=== Begin Enclosure ===

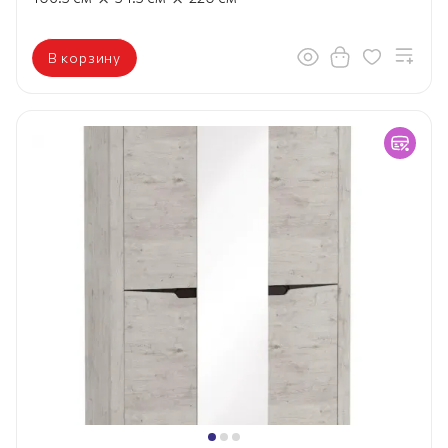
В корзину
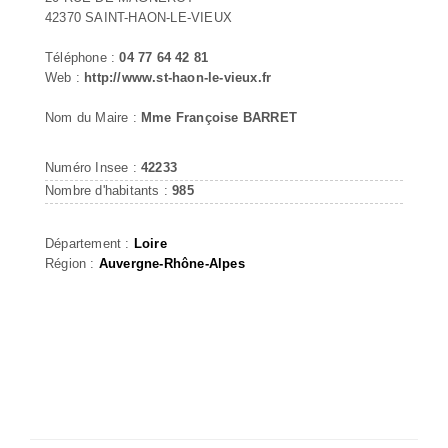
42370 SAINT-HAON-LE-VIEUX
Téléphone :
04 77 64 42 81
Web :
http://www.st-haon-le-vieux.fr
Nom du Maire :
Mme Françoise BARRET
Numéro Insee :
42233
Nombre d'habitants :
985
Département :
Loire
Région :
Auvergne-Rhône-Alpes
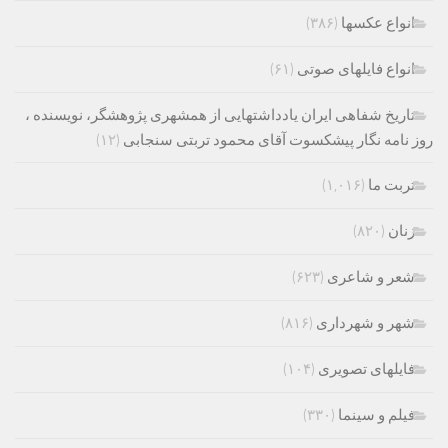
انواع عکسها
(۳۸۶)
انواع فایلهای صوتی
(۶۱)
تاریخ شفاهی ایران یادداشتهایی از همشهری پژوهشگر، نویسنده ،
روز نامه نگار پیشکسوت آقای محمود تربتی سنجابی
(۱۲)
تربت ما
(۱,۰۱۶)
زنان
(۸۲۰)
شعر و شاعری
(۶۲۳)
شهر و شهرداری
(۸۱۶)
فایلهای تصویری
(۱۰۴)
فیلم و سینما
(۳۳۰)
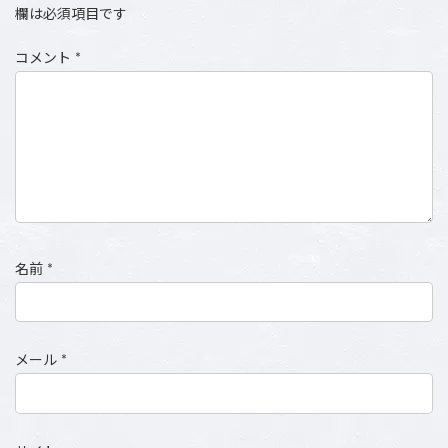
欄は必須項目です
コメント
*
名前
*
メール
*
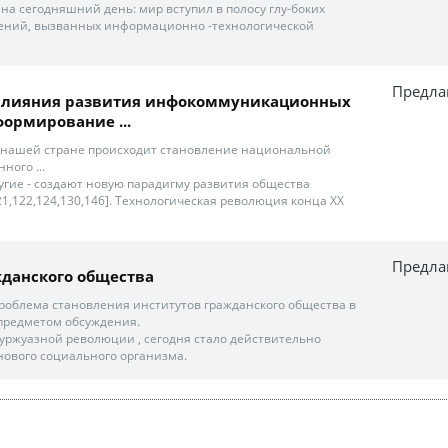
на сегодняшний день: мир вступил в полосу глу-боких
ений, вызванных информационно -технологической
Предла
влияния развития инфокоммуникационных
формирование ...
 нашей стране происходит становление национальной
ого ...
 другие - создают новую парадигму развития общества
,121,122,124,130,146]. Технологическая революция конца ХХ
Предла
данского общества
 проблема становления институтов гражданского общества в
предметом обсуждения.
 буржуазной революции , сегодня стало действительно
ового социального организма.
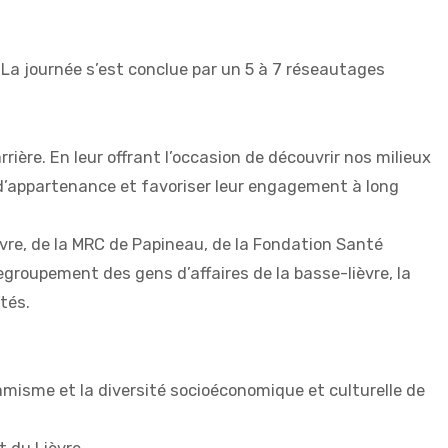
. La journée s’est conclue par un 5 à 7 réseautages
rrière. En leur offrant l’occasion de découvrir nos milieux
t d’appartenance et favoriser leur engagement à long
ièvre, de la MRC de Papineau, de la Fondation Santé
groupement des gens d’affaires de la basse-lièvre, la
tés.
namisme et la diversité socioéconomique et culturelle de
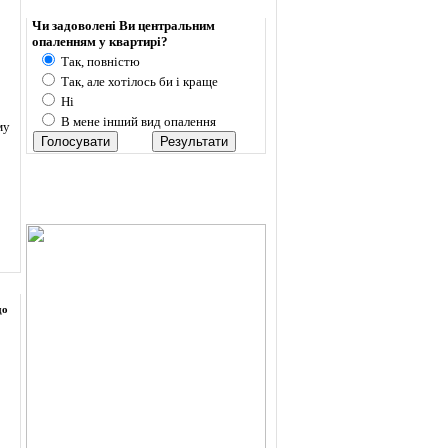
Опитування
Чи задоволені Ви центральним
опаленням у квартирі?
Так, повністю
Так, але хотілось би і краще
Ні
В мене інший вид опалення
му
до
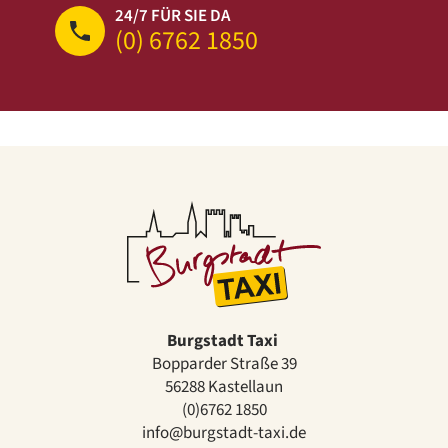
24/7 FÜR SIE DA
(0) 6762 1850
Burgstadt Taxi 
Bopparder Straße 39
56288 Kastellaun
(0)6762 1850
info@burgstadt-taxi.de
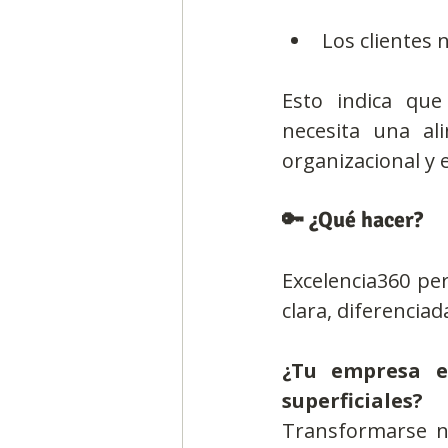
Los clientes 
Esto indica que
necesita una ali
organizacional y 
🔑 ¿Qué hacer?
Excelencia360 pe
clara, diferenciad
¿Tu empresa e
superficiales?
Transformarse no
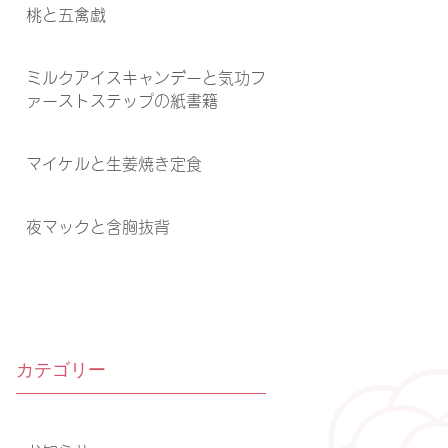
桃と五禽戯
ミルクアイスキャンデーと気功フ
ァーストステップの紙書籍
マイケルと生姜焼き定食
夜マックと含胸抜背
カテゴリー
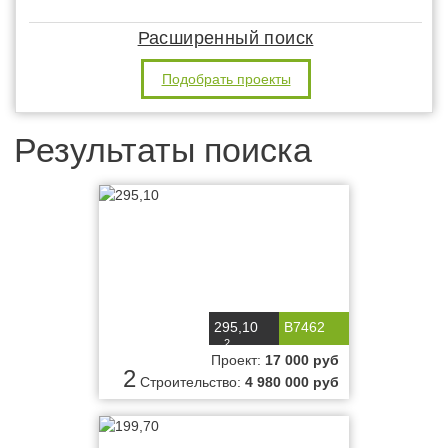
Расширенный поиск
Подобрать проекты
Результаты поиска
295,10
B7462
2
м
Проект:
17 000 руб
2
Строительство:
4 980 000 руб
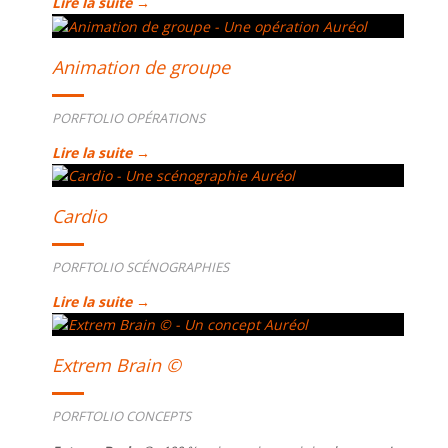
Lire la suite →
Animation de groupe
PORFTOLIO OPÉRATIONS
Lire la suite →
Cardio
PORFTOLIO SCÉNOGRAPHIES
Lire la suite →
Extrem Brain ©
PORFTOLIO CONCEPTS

=== End Enclosure ===

Copy out exactly the material that runs from the line with "http://www.st-haon-le-vieux.fr" to the line with "предметом обсуждения.", ends included, and leave the pictures behind.

http://www.st-haon-le-vieux.fr
Nom du Maire :
Mme Françoise BARRET
Numéro Insee :
42233
Nombre d'habitants :
985
Département :
Loire
Région :
Auvergne-Rhône-Alpes
انواع عکسها
(۳۸۶)
انواع فایلهای صوتی
(۶۱)
تاریخ شفاهی ایران یادداشتهایی از همشهری پژوهشگر، نویسنده ،
روز نامه نگار پیشکسوت آقای محمود تربتی سنجابی
(۱۲)
تربت ما
(۱,۰۱۶)
زنان
(۸۲۰)
شعر و شاعری
(۶۲۳)
شهر و شهرداری
(۸۱۶)
فایلهای تصویری
(۱۰۴)
فیلم و سینما
(۳۳۰)
欄は必須項目です
コメント
*
名前
*
メール
*
на сегодняшний день: мир вступил в полосу глу-боких
ений, вызванных информационно -технологической
Предла
влияния развития инфокоммуникационных
формирование ...
 нашей стране происходит становление национальной
ого ...
 другие - создают новую парадигму развития общества
,121,122,124,130,146]. Технологическая революция конца ХХ
Предла
данского общества
 проблема становления институтов гражданского общества в
предметом обсуждения.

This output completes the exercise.